WILMER, CUTLER & PICKERING
2445 M STREET, N.W.
WASHINGTON, D.C. 20037-1420
_____

ERIC J. MOGILNICKI
DIRECT LINE (202) 663-6410
INTERNET EMOGILNICKI@WILMER.COM

March 22, 2000

The Honorable Russell D. Feingold
Subcommittee on Administrative
Oversight and the Courts
308 Hart Senate Office Building
Washington, DC 20510-6275

Dear Senator Feingold:

Thank you for your additional questions regarding my testimony before the Senate Judiciary Subcommittee on Administrative Oversight and the Courts on behalf of the American Bankers Association, Consumers Bankers Association, American Financial Services Association, and National Retail Federation. Each of these organizations looks forward to working with you and the Subcommittee and its Staff to improve the use of arbitration in consumer credit contracts.

Your questions identify important issues regarding choice and consent with regard to arbitration clauses in consumer credit contracts. Fortunately, state law provides tried-and-true standards for the interpretation and enforcement of contracts, and the Federal Arbitration Act ("FAA") makes these standards applicable to arbitration clauses. See Doctor’s Associates, Inc. v. Casarotto, 517 U.S. 681 (1996). The Supreme Court has found that, under the FAA, "generally applicable contract defenses, such as fraud, duress or unconscionability, may be applied to invalidate arbitration agreements." Id. at 687. However, "[w]hat States may not do is decide that a contract is fair enough to enforce all of its basic terms (price, service, credit), but not fair enough to enforce its arbitration clause." Id. at 686.

These standards recognize that a consumer’s actions are the best guide to the consumer’s intentions at the time of the contract.
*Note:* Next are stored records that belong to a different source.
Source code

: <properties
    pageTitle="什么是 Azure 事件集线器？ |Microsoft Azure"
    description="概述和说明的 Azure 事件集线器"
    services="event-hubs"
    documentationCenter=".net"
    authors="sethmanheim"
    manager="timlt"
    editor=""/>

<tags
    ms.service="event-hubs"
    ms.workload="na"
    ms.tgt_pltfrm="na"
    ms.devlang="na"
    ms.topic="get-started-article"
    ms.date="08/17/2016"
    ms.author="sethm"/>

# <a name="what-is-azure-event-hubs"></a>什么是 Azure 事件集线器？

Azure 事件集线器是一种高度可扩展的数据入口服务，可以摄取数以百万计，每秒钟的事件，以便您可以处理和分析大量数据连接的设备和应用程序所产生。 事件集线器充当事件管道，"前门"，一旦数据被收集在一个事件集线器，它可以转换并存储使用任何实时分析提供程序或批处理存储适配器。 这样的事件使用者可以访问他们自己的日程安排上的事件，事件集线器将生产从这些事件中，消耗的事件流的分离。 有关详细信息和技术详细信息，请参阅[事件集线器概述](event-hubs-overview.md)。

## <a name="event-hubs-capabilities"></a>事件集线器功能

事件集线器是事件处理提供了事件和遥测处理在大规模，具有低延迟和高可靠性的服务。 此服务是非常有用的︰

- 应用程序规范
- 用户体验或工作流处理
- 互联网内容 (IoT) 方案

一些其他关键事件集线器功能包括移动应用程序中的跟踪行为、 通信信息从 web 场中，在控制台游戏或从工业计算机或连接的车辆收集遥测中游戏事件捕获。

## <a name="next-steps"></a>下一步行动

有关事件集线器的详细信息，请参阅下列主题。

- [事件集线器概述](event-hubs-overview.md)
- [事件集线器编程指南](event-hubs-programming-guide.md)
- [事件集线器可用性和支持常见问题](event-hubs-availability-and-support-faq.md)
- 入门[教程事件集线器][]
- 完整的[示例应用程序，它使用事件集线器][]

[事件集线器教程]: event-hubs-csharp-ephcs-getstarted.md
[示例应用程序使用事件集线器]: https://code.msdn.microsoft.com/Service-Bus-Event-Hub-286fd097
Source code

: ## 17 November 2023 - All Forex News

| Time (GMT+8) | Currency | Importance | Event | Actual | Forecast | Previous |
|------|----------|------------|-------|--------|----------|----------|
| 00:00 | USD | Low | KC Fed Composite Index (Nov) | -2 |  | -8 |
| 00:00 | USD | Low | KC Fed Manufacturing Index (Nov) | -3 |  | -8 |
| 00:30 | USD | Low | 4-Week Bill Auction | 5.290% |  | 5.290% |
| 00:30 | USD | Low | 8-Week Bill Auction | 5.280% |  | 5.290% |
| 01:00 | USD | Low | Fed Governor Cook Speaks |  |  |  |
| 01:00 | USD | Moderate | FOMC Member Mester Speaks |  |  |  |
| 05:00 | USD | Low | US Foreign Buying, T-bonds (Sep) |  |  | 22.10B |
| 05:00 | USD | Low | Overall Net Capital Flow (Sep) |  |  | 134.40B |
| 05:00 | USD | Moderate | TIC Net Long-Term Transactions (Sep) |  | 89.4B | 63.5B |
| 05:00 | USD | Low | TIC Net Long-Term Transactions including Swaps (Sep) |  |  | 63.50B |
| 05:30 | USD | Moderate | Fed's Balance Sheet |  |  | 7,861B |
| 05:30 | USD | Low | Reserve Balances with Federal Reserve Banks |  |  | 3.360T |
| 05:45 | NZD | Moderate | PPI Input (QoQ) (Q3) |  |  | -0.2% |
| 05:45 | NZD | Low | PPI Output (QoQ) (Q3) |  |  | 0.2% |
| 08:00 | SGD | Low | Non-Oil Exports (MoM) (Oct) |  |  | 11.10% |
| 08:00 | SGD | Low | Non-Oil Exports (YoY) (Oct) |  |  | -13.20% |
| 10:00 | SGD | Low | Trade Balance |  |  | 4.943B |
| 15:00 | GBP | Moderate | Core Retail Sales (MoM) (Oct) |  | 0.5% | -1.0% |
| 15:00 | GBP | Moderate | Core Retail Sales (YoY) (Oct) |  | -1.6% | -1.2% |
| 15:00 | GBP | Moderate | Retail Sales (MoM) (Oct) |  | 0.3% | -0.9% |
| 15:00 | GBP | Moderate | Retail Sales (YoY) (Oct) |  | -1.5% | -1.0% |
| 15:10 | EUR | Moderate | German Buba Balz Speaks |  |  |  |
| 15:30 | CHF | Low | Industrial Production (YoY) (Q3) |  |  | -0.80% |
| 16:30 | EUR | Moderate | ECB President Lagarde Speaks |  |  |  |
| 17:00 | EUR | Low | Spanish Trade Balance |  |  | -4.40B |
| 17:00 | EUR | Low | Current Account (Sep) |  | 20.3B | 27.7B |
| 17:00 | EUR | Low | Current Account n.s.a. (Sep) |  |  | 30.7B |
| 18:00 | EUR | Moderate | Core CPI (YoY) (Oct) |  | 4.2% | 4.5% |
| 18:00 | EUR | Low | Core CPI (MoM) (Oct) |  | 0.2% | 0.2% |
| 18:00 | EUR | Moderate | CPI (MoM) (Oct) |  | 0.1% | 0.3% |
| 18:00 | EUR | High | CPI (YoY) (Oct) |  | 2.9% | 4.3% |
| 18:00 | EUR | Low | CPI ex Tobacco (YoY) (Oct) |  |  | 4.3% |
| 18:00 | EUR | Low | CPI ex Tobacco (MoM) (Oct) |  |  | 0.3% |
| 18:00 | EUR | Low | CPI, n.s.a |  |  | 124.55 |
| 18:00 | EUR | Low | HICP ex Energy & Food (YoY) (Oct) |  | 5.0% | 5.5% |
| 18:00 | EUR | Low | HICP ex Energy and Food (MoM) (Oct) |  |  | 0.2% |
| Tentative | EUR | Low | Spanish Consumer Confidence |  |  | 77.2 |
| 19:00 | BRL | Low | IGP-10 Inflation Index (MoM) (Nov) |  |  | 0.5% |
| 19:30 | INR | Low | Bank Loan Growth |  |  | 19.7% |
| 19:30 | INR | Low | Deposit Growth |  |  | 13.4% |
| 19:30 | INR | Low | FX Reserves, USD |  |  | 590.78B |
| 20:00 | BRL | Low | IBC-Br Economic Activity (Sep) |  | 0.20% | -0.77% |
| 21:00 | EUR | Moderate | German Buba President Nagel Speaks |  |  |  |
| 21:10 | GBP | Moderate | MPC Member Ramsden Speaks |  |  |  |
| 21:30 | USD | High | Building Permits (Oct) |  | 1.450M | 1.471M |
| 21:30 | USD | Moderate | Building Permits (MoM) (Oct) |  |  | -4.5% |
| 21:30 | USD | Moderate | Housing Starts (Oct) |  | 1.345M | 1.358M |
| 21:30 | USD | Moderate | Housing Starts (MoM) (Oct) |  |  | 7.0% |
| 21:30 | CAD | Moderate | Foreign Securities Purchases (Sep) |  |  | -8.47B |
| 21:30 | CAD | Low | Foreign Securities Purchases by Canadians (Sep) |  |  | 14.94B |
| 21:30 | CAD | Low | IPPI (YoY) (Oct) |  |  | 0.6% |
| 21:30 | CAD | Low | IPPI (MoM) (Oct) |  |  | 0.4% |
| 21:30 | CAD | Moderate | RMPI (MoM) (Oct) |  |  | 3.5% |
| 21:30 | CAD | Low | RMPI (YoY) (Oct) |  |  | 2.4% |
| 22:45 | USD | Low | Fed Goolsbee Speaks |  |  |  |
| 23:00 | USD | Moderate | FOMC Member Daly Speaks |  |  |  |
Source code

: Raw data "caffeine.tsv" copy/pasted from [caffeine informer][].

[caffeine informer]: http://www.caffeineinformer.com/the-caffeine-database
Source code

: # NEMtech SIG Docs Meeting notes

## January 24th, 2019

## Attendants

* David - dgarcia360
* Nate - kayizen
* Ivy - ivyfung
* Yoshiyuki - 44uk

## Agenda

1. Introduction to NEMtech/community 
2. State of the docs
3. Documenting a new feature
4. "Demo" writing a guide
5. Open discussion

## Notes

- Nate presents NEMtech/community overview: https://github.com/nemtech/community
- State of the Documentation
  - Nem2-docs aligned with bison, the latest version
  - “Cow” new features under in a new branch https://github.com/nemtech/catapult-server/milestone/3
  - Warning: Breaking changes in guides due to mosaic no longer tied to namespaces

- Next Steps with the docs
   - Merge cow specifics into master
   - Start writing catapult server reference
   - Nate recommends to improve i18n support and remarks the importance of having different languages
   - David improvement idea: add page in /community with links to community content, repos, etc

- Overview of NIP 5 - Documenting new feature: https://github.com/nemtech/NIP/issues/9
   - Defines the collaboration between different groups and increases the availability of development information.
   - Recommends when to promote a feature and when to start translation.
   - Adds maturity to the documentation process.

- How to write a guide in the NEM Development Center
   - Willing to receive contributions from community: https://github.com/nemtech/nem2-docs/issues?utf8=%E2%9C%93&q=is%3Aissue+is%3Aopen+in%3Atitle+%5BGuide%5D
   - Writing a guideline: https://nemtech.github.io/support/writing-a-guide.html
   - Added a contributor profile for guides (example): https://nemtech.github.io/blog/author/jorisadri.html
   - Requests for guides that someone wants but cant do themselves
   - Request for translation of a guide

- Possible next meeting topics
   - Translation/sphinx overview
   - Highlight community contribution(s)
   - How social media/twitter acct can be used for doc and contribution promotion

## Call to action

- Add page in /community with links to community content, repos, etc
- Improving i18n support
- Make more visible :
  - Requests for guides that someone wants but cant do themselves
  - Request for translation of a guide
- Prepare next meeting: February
See E. Allan Farnsworth, Contracts § 3.6 (2d ed. 1990). To determine whether a consumer has agreed to the terms of a contract, a court will look for an objective manifestation of assent by the consumer. See id. The use of the credit card provides such objective evidence of assent. See, e.g., S.D. Codified Laws § 54-11-9; Del. Code Ann. tit. 5, § 952; see also Grasso v. First USA Bank, 713 A.2d 304, 308-09 (Del. Super. Ct. 1998) (use of credit card indicates acceptance of credit card agreement). In the face of such evidence, a contract may be invalidated only if a party can show that the agreement (or some portion thereof) was unconscionable. See generally Richard A. Lord, Williston on Contracts § 18.10 (4th ed. 1998).

These standards are essential to modern commerce. The courts have recognized that a more subjective test would be unworkable, as it would allow an individual to disavow a contractual obligation at any time by claiming not to have read or understood the contract at the time he or she agreed to it. See, e.g., Hill v. Gateway 2000, Inc., 105 F.3d 1147, 1148 (7th Cir. 1997); see also Elsken v. Network Multi-Family Security Corp., 49 F.3d 1470, 1474 (10th Cir. 1995).

The rules that apply to contracts generally should (and do) also apply to arbitration clauses. A standard that would make it more difficult to agree to arbitration than to other contractual terms would ignore the many advantages to consumers from arbitration. Furthermore, it would suggest that the choice of a dispute resolution forum is more significant than all other contract terms, including price -- even though all consumers are affected by price, and very few by the availability of litigation.

Congress has long approached the issues of choice and consent in consumer credit by focusing on the need for appropriate disclosures. For example, Congress already requires that credit card issuers highlight certain specific contractual terms, including the annual percentage rate, the grace period, the method of computing balances, annual fees, any minimum finance charge, and transaction fees. See 15 U.S.C. § 1637(c)(1)(A); see also 12 C.F.R. § 226.5a(b). Credit card issuers have already made special efforts to highlight the existence and meaning of arbitration clauses in their contracts. For example, the key provisions of the clause are frequently presented in all capital letters, and describe how agreeing to arbitration means foregoing the opportunity to litigate in court. The American Bankers Association, Consumer Bankers Association, American Financial Services Association and National Retail Federation stand ready to work with this Subcommittee and other relevant Committees to discuss whether disclosures of arbitration clauses require additional prominence or detail. Such an approach would be more closely tailored to concerns regarding consent and choice than simply preventing all consumers from entering into predispute arbitration agreements.